ROM persistence claim: “ROMs are used to store data on a permanent basis.” Evaluate this statement with respect to non-volatility and practical updateability.

Difficulty: Easy

Correct Answer: Correct

Explanation:


Introduction / Context:
Designers often describe ROM contents as “permanent.” While that word can be nuanced—since some ROM families are erasable—the intent is to contrast ROM with volatile RAM. This question tests whether you understand ROM's role as non-volatile storage for fixed code and tables that must survive power cycles.


Given Data / Assumptions:

  • “Permanent” is interpreted as “retained without power and not changeable during normal operation.”
  • Mask ROM is physically fixed at fabrication; EPROM/EEPROM/Flash require special procedures to alter.
  • We are not considering extreme failure modes (e.g., over-erase, data retention limits after decades).


Concept / Approach:
ROM devices are non-volatile: their contents persist across power-downs.
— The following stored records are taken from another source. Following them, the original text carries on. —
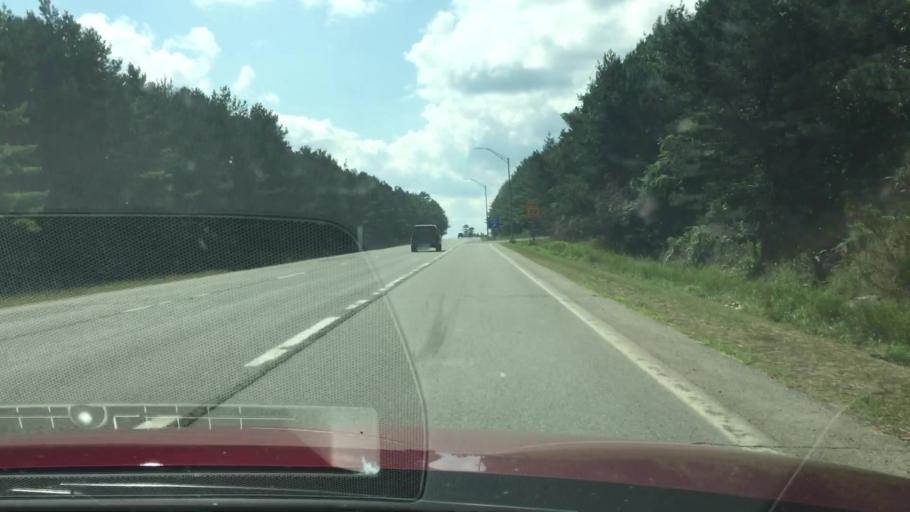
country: US
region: Maine
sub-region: Penobscot County
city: Medway
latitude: 45.5992
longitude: -68.5333
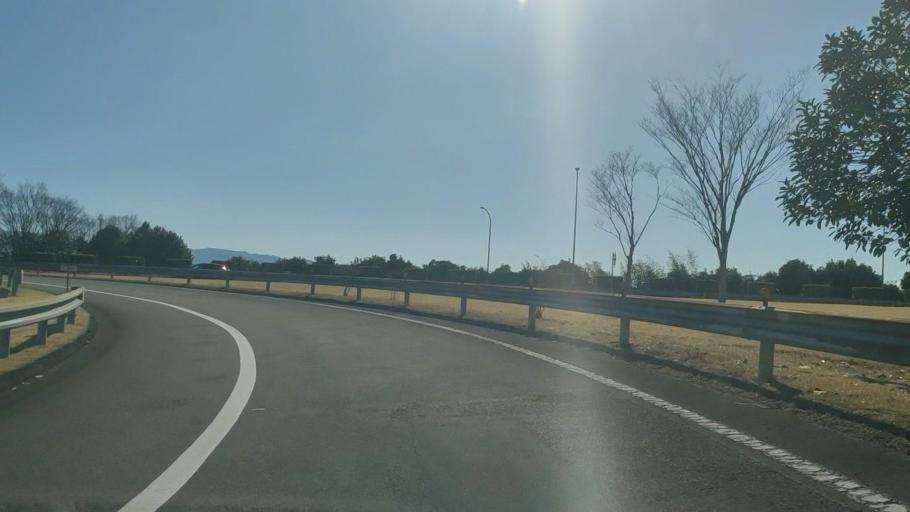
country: JP
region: Miyazaki
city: Miyakonojo
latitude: 31.7829
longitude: 131.1145
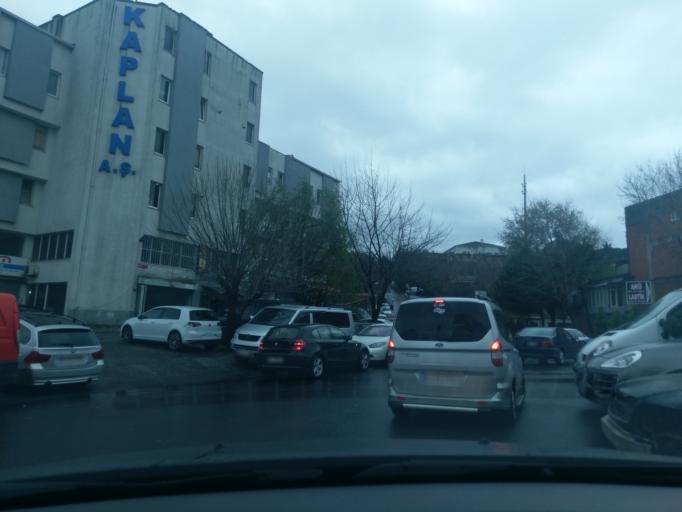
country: TR
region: Istanbul
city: Sisli
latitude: 41.1161
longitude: 29.0179
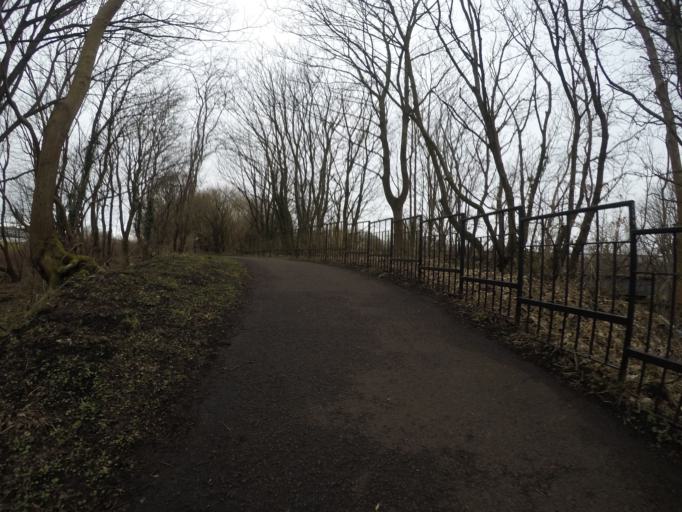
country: GB
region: Scotland
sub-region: North Ayrshire
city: Kilwinning
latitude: 55.6448
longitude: -4.6901
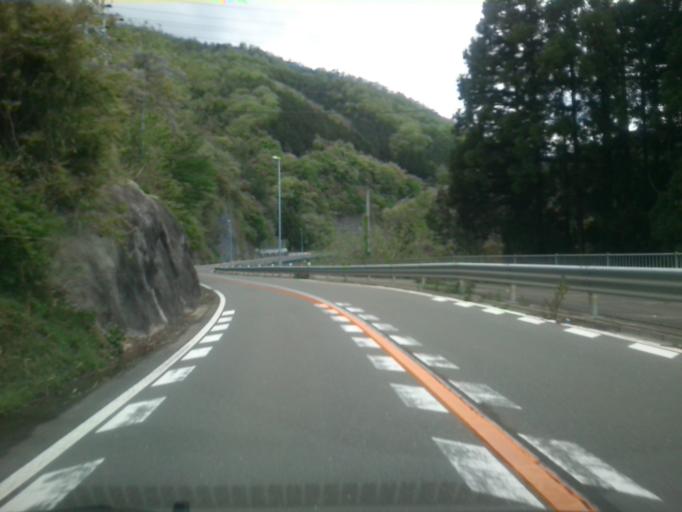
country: JP
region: Kyoto
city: Ayabe
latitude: 35.2010
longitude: 135.4224
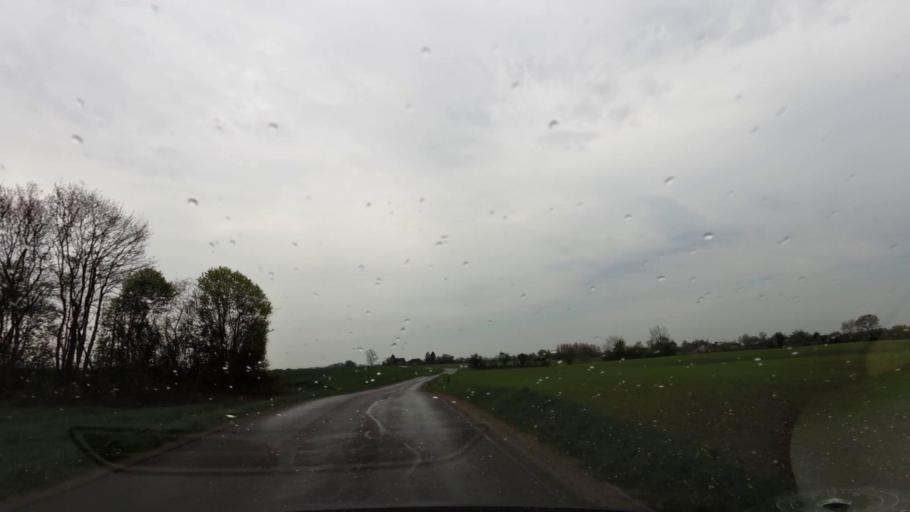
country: DK
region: South Denmark
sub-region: Svendborg Kommune
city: Svendborg
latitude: 55.1738
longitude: 10.5955
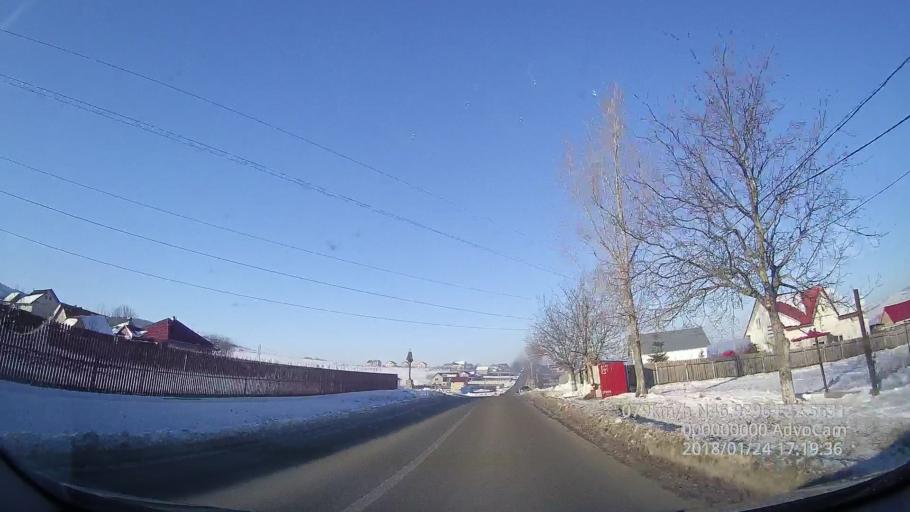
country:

In most systems, ROM code (firmware) is not intended to change frequently; updating, if supported, involves controlled programming steps. Thus, describing ROM usage as “permanent” is accurate in the practical engineering sense, even though technology variants allow reprogramming.


Step-by-Step Solution:

Identify storage need that must survive reset and power loss.Select ROM/Flash to host this content.Note that updates require specialized programming interfaces, not routine writes.


Verification / Alternative check:
Boot processes rely on immutable code in ROM/Flash to initialize DRAM, peripherals, and loaders. Consumer devices ship firmware in non-volatile memories specifically to ensure persistence.


Why Other Options Are Wrong:

Incorrect/mask-only/battery-only/temp-limited: Overly restrictive; non-volatility is the key trait across ROM families.


Common Pitfalls:
Interpreting “permanent” as “physically impossible to change.” Engineers should read it as “not normally changed and retained without power.”